- Born: 29 June 1938 London
- Died: 27 August 2013 (aged 75)
- Known for: Barker Hypothesis
- Scientific career
- Fields: Epidemiology
- Institutions: University of Southampton

= David Barker (epidemiologist) =

English physician and epidemiologist

David James Purslove Barker (29 June 1938 – 27 August 2013) was an English physician and epidemiologist and originator of the Barker Hypothesis that foetal and early infant conditions have a permanent conditioning effect on the body's metabolism and chronic conditions later in life.

He was born in London the son of Hugh Barker, an engineer, and Joye, a concert cellist. At Oundle School, he developed an interest in Natural History and was given special access to the biology classrooms to study his finds. The Natural History Museum later asked him to mount an expedition to collect plant specimens from the Icelandic offshore island of Grimsey.

He studied medicine at Guy's Hospital, London, but maintained his interest in Natural History, and had his first paper published in Nature in 1961. After qualifying in 1962, he became a research fellow in the department of social medicine at Birmingham University.

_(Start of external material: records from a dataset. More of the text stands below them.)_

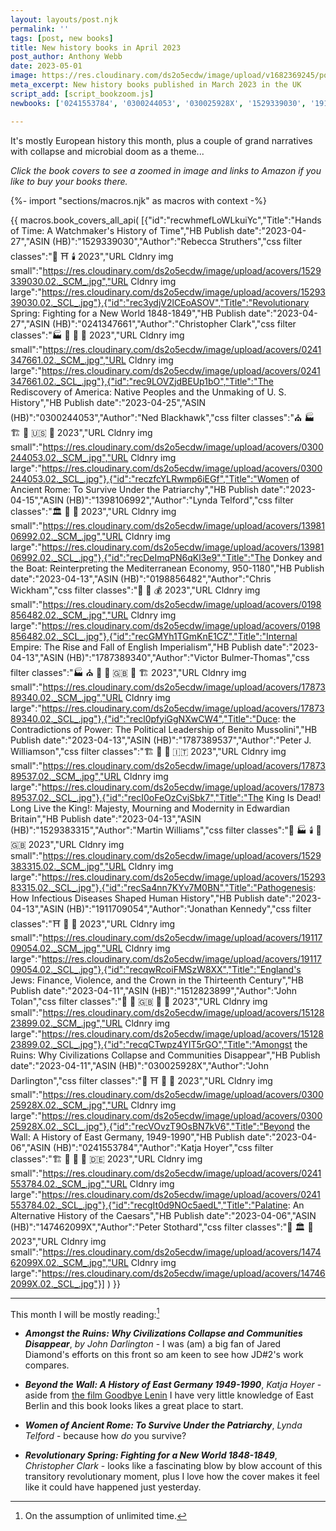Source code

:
 ```yaml
---
layout: layouts/post.njk
permalink: ''
tags: [post, new books]
title: New history books in April 2023
post_author: Anthony Webb
date: 2023-05-01
image: https://res.cloudinary.com/ds2o5ecdw/image/upload/v1682369245/posts/Apr2023_newhistorybooks.jpg
meta_excerpt: New history books published in March 2023 in the UK
script_add: [script_bookzoom.js]
newbooks: ['0241553784', '0300244053', '030025928X', '1529339030', '1911709054', '1512823899']

---
```

It's mostly European history this month, plus a couple of grand narratives with collapse and microbial doom as a theme...

_Click the book covers to see a zoomed in image and links to Amazon if you like to buy your books there._

{%- import "sections/macros.njk" as macros with context -%}

{{ macros.book_covers_all_api(
[{"id":"recwhmefLoWLkuiYc","Title":"Hands of Time: A Watchmaker's History of Time","HB Publish date":"2023-04-27","ASIN (HB)":"1529339030","Author":"Rebecca Struthers","css filter classes":"🥐 ⛩️ 🕯️ 2023","URL Cldnry img small":"https://res.cloudinary.com/ds2o5ecdw/image/upload/acovers/1529339030.02._SCM_.jpg","URL Cldnry img large":"https://res.cloudinary.com/ds2o5ecdw/image/upload/acovers/1529339030.02._SCL_.jpg"},{"id":"rec3ydjV2lCEoASOV","Title":"Revolutionary Spring: Fighting for a New World 1848-1849","HB Publish date":"2023-04-27","ASIN (HB)":"0241347661","Author":"Christopher Clark","css filter classes":"🏭 🥐 👑 🚽 2023","URL Cldnry img small":"https://res.cloudinary.com/ds2o5ecdw/image/upload/acovers/0241347661.02._SCM_.jpg","URL Cldnry img large":"https://res.cloudinary.com/ds2o5ecdw/image/upload/acovers/0241347661.02._SCL_.jpg"},{"id":"rec9LOVZjdBEUp1bO","Title":"The Rediscovery of America: Native Peoples and the Unmaking of U. S. History","HB Publish date":"2023-04-25","ASIN (HB)":"0300244053","Author":"Ned Blackhawk","css filter classes":"⛪ 🏭 🏗️ 🍔 🇺🇸 👑 2023","URL Cldnry img small":"https://res.cloudinary.com/ds2o5ecdw/image/upload/acovers/0300244053.02._SCM_.jpg","URL Cldnry img large":"https://res.cloudinary.com/ds2o5ecdw/image/upload/acovers/0300244053.02._SCL_.jpg"},{"id":"reczfcYLRwmp6iEGf","Title":"Women of Ancient Rome: To Survive Under the Patriarchy","HB Publish date":"2023-04-15","ASIN (HB)":"1398106992","Author":"Lynda Telford","css filter classes":"🏛️ 🥐 🚽 2023","URL Cldnry img small":"https://res.cloudinary.com/ds2o5ecdw/image/upload/acovers/1398106992.02._SCM_.jpg","URL Cldnry img large":"https://res.cloudinary.com/ds2o5ecdw/image/upload/acovers/1398106992.02._SCL_.jpg"},{"id":"recDeImqPN6qKl3e9","Title":"The Donkey and the Boat: Reinterpreting the Mediterranean Economy, 950-1180","HB Publish date":"2023-04-13","ASIN (HB)":"0198856482","Author":"Chris Wickham","css filter classes":"🏰 🥐 💰 2023","URL Cldnry img small":"https://res.cloudinary.com/ds2o5ecdw/image/upload/acovers/0198856482.02._SCM_.jpg","URL Cldnry img large":"https://res.cloudinary.com/ds2o5ecdw/image/upload/acovers/0198856482.02._SCL_.jpg"},{"id":"recGMYh1TGmKnE1CZ","Title":"Internal Empire: The Rise and Fall of English Imperialism","HB Publish date":"2023-04-13","ASIN (HB)":"1787389340","Author":"Victor Bulmer-Thomas","css filter classes":"🏭 ⛪ 👑 🥐 🇬🇧 🏰 🏗️ 2023","URL Cldnry img small":"https://res.cloudinary.com/ds2o5ecdw/image/upload/acovers/1787389340.02._SCM_.jpg","URL Cldnry img large":"https://res.cloudinary.com/ds2o5ecdw/image/upload/acovers/1787389340.02._SCL_.jpg"},{"id":"recl0pfyiGgNXwCW4","Title":"Duce: the Contradictions of Power: The Political Leadership of Benito Mussolini","HB Publish date":"2023-04-13","ASIN (HB)":"1787389537","Author":"Peter J. Williamson","css filter classes":"🏗️ 🥐 👑 🇮🇹 2023","URL Cldnry img small":"https://res.cloudinary.com/ds2o5ecdw/image/upload/acovers/1787389537.02._SCM_.jpg","URL Cldnry img large":"https://res.cloudinary.com/ds2o5ecdw/image/upload/acovers/1787389537.02._SCL_.jpg"},{"id":"recI0oFeOzCvjSbk7","Title":"The King Is Dead! Long Live the King!: Majesty, Mourning and Modernity in Edwardian Britain","HB Publish date":"2023-04-13","ASIN (HB)":"1529383315","Author":"Martin Williams","css filter classes":"🥐 🏭 🕯️ 👑 🇬🇧 2023","URL Cldnry img small":"https://res.cloudinary.com/ds2o5ecdw/image/upload/acovers/1529383315.02._SCM_.jpg","URL Cldnry img large":"https://res.cloudinary.com/ds2o5ecdw/image/upload/acovers/1529383315.02._SCL_.jpg"},{"id":"recSa4nn7KYv7M0BN","Title":"Pathogenesis: How Infectious Diseases Shaped Human History","HB Publish date":"2023-04-13","ASIN (HB)":"1911709054","Author":"Jonathan Kennedy","css filter classes":"⛩️ 🍭 🚽 2023","URL Cldnry img small":"https://res.cloudinary.com/ds2o5ecdw/image/upload/acovers/1911709054.02._SCM_.jpg","URL Cldnry img large":"https://res.cloudinary.com/ds2o5ecdw/image/upload/acovers/1911709054.02._SCL_.jpg"},{"id":"recqwRcoiFMSzW8XX","Title":"England's Jews: Finance, Violence, and the Crown in the Thirteenth Century","HB Publish date":"2023-04-11","ASIN (HB)":"1512823899","Author":"John Tolan","css filter classes":"🏰 🥐 🇬🇧 👑 🚽 2023","URL Cldnry img small":"https://res.cloudinary.com/ds2o5ecdw/image/upload/acovers/1512823899.02._SCM_.jpg","URL Cldnry img large":"https://res.cloudinary.com/ds2o5ecdw/image/upload/acovers/1512823899.02._SCL_.jpg"},{"id":"recqCTwpz4YIT5rGO","Title":"Amongst the Ruins: Why Civilizations Collapse and Communities Disappear","HB Publish date":"2023-04-11","ASIN (HB)":"030025928X","Author":"John Darlington","css filter classes":"🍭 ⛩️ 👑 🚽 2023","URL Cldnry img small":"https://res.cloudinary.com/ds2o5ecdw/image/upload/acovers/030025928X.02._SCM_.jpg","URL Cldnry img large":"https://res.cloudinary.com/ds2o5ecdw/image/upload/acovers/030025928X.02._SCL_.jpg"},{"id":"recVOvzT9OsBN7kV6","Title":"Beyond the Wall: A History of East Germany, 1949-1990","HB Publish date":"2023-04-06","ASIN (HB)":"0241553784","Author":"Katja Hoyer","css filter classes":"🏗️ 🥐 👑 🚽 🇩🇪 2023","URL Cldnry img small":"https://res.cloudinary.com/ds2o5ecdw/image/upload/acovers/0241553784.02._SCM_.jpg","URL Cldnry img large":"https://res.cloudinary.com/ds2o5ecdw/image/upload/acovers/0241553784.02._SCL_.jpg"},{"id":"recgIt0d9NOc5aedL","Title":"Palatine: An Alternative History of the Caesars","HB Publish date":"2023-04-06","ASIN (HB)":"147462099X","Author":"Peter Stothard","css filter classes":"👑 🏛️ 🥐 2023","URL Cldnry img small":"https://res.cloudinary.com/ds2o5ecdw/image/upload/acovers/147462099X.02._SCM_.jpg","URL Cldnry img large":"https://res.cloudinary.com/ds2o5ecdw/image/upload/acovers/147462099X.02._SCL_.jpg"}]
) }}

---

This month I will be mostly reading:[^1]

- ___Amongst the Ruins: Why Civilizations Collapse and Communities Disappear___, _by John Darlington_ - I was (am) a big fan of Jared Diamond's efforts on this front so am keen to see how JD#2's work compares.

- ___Beyond the Wall: A History of East Germany 1949-1990___, _Katja Hoyer_ - aside from [the film Goodbye Lenin](https://en.wikipedia.org/wiki/Good_Bye,_Lenin!) I have very little knowledge of East Berlin and this book looks likes a great place to start.

- ___Women of Ancient Rome: To Survive Under the Patriarchy___, _Lynda Telford_ - because how _do_ you survive?

- ___Revolutionary Spring: Fighting for a New World 1848-1849___, _Christopher Clark_ - looks like a fascinating blow by blow account of this transitory revolutionary moment, plus I love how the cover makes it feel like it could have happened just yesterday.

[^1]: On the assumption of unlimited time.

In 1969, with a grant from the Medical Research Council, Barker moved with his family to Uganda, to research Mycobacterium ulcerans infection ("Buruli ulcer"), demonstrating that it was caused, not by mosquitos, but by wounds caused by the razor-sharp reeds growing near the River Nile.

He returned to England and in 1979 was appointed professor of clinical epidemiology at the University of Southampton medical school, and in 1984 director of the Medical Research Council Environmental Epidemiology Unit, now the MRC Lifecourse Epidemiology Unit. There he made the observations on the geographical relationship between neonatal and post-neonatal mortality and heart disease. He won the GlaxoSmithKline Prize in 1994 for this work.

Barker was elected as a Fellow of the Royal Society and a Fellow of the Academy of Medical Sciences in 1998 and was appointed a CBE in 2006.

He married twice; firstly to Angela, with whom he had three sons and two daughters, and secondly to Jan.